* WHAT TO PRODUCE:
From the RabbitMQ Streams text below, copy out word for word the part that opens with the words containing "- Replay and" and closes with "minimal in-memory overhead.".

* EXCERPT:
[Begin]
RabbitMQ Streams
RabbitMQ Streams is a persistent replicated data structure that functions similarly to queues, buffering messages from producers for consumption by consumers. However, streams differ in two ways:
- How producers write messages to them.
- How consumers read messages from them.
Streams model an append-only log of messages that can be repeatedly read until they expire. Streams are always persistent and replicated. A more technical description of this stream behavior is “nondestructive consumer semantics."
To read messages from a stream in RabbitMQ, one or more consumers subscribe to it and read the same message as many times as they want. Consumers talk to a stream through AMQP-based clients and use the AMQP protocol.
Use Cases
The use cases for streams include:
- Fan-out architectures: Where many consumers need to read the same message.
- Replay and time-travel: Where consumers need to read and reread the same message or start reading from any point in the stream.
- Large backlogs: Streams are designed to store larger amounts of data efficiently with minimal in-memory overhead.
- High Throughput: RabbitMQ Streams processes relatively higher volumes of messages per second.
For more information, see RabbitMQ Streams.
[End]
* DATA SHOWN:
[Begin]
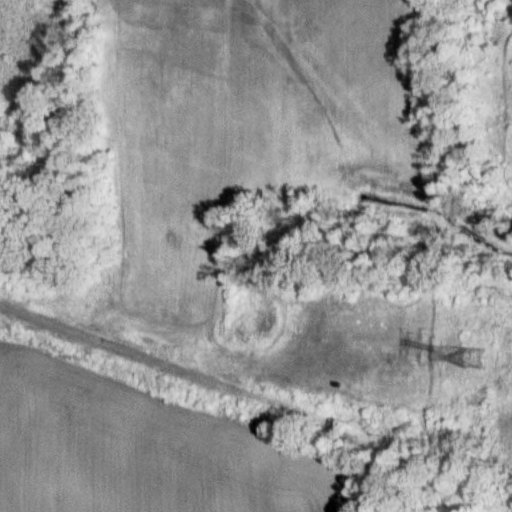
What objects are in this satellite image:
power tower: (474, 357)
[End]
* EXERCISE ANSWER:
- Replay and time-travel: Where consumers need to read and reread the same message or start reading from any point in the stream.
- Large backlogs: Streams are designed to store larger amounts of data efficiently with minimal in-memory overhead.